Politik ist manchmal seltsam oder anders formuliert: es ist manchmal schwierig, nachzuvollziehen, warum einige Diskussionen für enorme Aufmerksamkeit sorgen und andere kommentarlos über die Bühne gehen. 

Ein gutes Beispiel für diese Sonderbarkeit des politisch-medialen Systems, konnte in der vergangenen Woche in Kopenhagen verfolgt werden. Vorweg ist zu vermerken, dass wir in Vorwahlkampfzeiten leben und dass dies bekanntlich immer für etwas schrillere politische Diskussionen sorgt. Die Sozialdemokraten wollen das dänische Rentensystem reformieren, mit dem Ziel, dass diejenigen, die in körperlich anstrengenden Jobs ihr Leben verbracht haben und „verschlissen“ sind, früher in Rente gehen dürfen, als alle diejenigen, die wir nur tagtäglich vor dem Bildschirm hocken.

Im Prinzip ist der Vorschlag ansprechend, denn es gibt in der Tat Jobs, die körperlich so anstrengend sind, dass man es kaum schafft, als Gerüstbauer noch mit Anfang 70 auf dem Bau zu arbeiten. Doch die Regierungsparteien kritisierten - ebenfalls zu Recht-, den in der konkreten Umsetzung völlig nebulös verbleibenden Vorschlag. Wer arbeitet denn bitte körperlich hart und wer nicht? Was ist mit psychischen Belastungen, sind die etwa nicht schlimm? Die Wirklichkeit ist bekanntlich immer konkret. Wer nun früher in Rente gehen darf und wer nicht, das wollte aus der Partei von Mette Frederiksen niemand beantworten. Klärung also erst nach der Wahl. Es war ein gelungener „Wahlkampf-Medien-Stunt“ mit wohlfeiler Medienberichterstattung.

Ganz anders sah es bei einer Entscheidung der vergangenen Woche aus, die enorme finanzielle Konsequenzen nach sich ziehen wird.  Im Folketing wurde eine erneute Aufstockung des Verteidigungshaushaltes um 4,5 Milliarden beschlossen und das nach den 2018 bereits bewilligten, zusätzlichen 13 Milliarden Kronen. Man berechne mal, wie viel Gerüstbauer dafür frühzeitig in Rente gehen könnten. Aber das wäre dann auch wieder Wahlkampfpopulismus. 
Es darf durchaus kontrovers darüber diskutiert werden, ob es klug ist, mehr Geld in die Verteidigung zu investieren. Leider wird genau dies nicht getan. Die Opposition ließ diese Fragen komplett liegen und stimmte der Etaterhöhung ohne weitere Diskussion zu.

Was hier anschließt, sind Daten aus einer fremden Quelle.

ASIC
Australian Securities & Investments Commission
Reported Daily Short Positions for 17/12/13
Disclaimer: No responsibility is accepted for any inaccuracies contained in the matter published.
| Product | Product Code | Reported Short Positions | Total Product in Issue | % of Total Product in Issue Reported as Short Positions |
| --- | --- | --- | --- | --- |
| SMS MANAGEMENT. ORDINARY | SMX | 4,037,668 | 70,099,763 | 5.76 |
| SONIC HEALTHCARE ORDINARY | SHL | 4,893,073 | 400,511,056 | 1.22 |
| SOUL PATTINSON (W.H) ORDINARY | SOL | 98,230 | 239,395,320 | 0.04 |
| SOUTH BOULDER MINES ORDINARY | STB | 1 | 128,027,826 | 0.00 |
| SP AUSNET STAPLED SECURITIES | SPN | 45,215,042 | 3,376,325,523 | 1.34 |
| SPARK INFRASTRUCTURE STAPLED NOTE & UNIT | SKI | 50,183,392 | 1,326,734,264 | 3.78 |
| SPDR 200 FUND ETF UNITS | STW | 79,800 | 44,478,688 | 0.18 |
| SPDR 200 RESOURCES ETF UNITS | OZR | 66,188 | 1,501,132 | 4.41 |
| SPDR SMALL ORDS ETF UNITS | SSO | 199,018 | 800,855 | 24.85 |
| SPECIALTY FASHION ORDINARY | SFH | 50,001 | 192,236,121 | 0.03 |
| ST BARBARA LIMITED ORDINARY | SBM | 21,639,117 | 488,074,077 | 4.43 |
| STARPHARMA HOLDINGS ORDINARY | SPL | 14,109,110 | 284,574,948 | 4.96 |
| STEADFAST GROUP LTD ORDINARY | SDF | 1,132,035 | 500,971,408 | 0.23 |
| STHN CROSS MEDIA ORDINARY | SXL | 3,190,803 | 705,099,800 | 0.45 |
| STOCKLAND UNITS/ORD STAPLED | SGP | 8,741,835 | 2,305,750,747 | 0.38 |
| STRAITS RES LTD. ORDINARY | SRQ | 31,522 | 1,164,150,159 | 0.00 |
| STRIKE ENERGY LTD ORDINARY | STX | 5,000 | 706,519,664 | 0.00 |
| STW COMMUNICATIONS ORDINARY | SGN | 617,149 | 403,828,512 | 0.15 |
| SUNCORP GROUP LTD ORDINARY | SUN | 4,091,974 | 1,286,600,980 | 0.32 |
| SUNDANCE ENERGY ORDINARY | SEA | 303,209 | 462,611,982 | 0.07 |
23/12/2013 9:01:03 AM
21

Das Thema Verteidigung ist hoch brisant. Wir erinnern uns, wie markig Donald Trump auch Dänemark angegriffen hat, mit dem Vorwurf, man gebe zu wenig für die eigene Sicherheit aus und ziehe Amerika als Schutz- und Garantiemacht über den Tisch. Doch neben den Drohungen des Klassenrowdys der NATO, kommt auch die aktuelle Angst vor einem neuen Wettrüsten hinzu. Trump hat einseitig das INF-Abkommen mit Russland aufgekündigt und Putin ist dem nun gefolgt. Einer der größten Errungenschaften der Abrüstungsbemühungen des Kalten Krieges, welches die Mittelstreckenraketen aus Europa verbannte, ist nicht mehr. Polen hat bereits gefordert, die USA solle, mit Blick auf eine russische Bedrohung, atomare Mittelstreckenraketen in Europa stationieren. 

Es gibt in dieser sicherheitspolitischen Diskussion, wie so oft in komplexen Zusammenhängen, keine einfachen Antworten. Es gibt jedoch sehr viele Fragen: Kommt es wirklich zu einem Wettrüsten? Kann sich Russland das leisten? Wo steht Dänemark mit Blick auf die neue verteidigungspolitische Zusammenarbeit in der EU? Warum kooperieren wir nicht mehr in Europa, sondern leisten uns über 100 unterschiedliche Waffengattungen? Auf all diese Fragen bekamen wir in der vergangenen Woche keine Antworten, denn sie wurden nicht einmal gestellt. Dem Wähler wurde lieber eine Scheindiskussion über Renten-Versprechungen mit viel Wahlkampfbrimborium vorgespielt.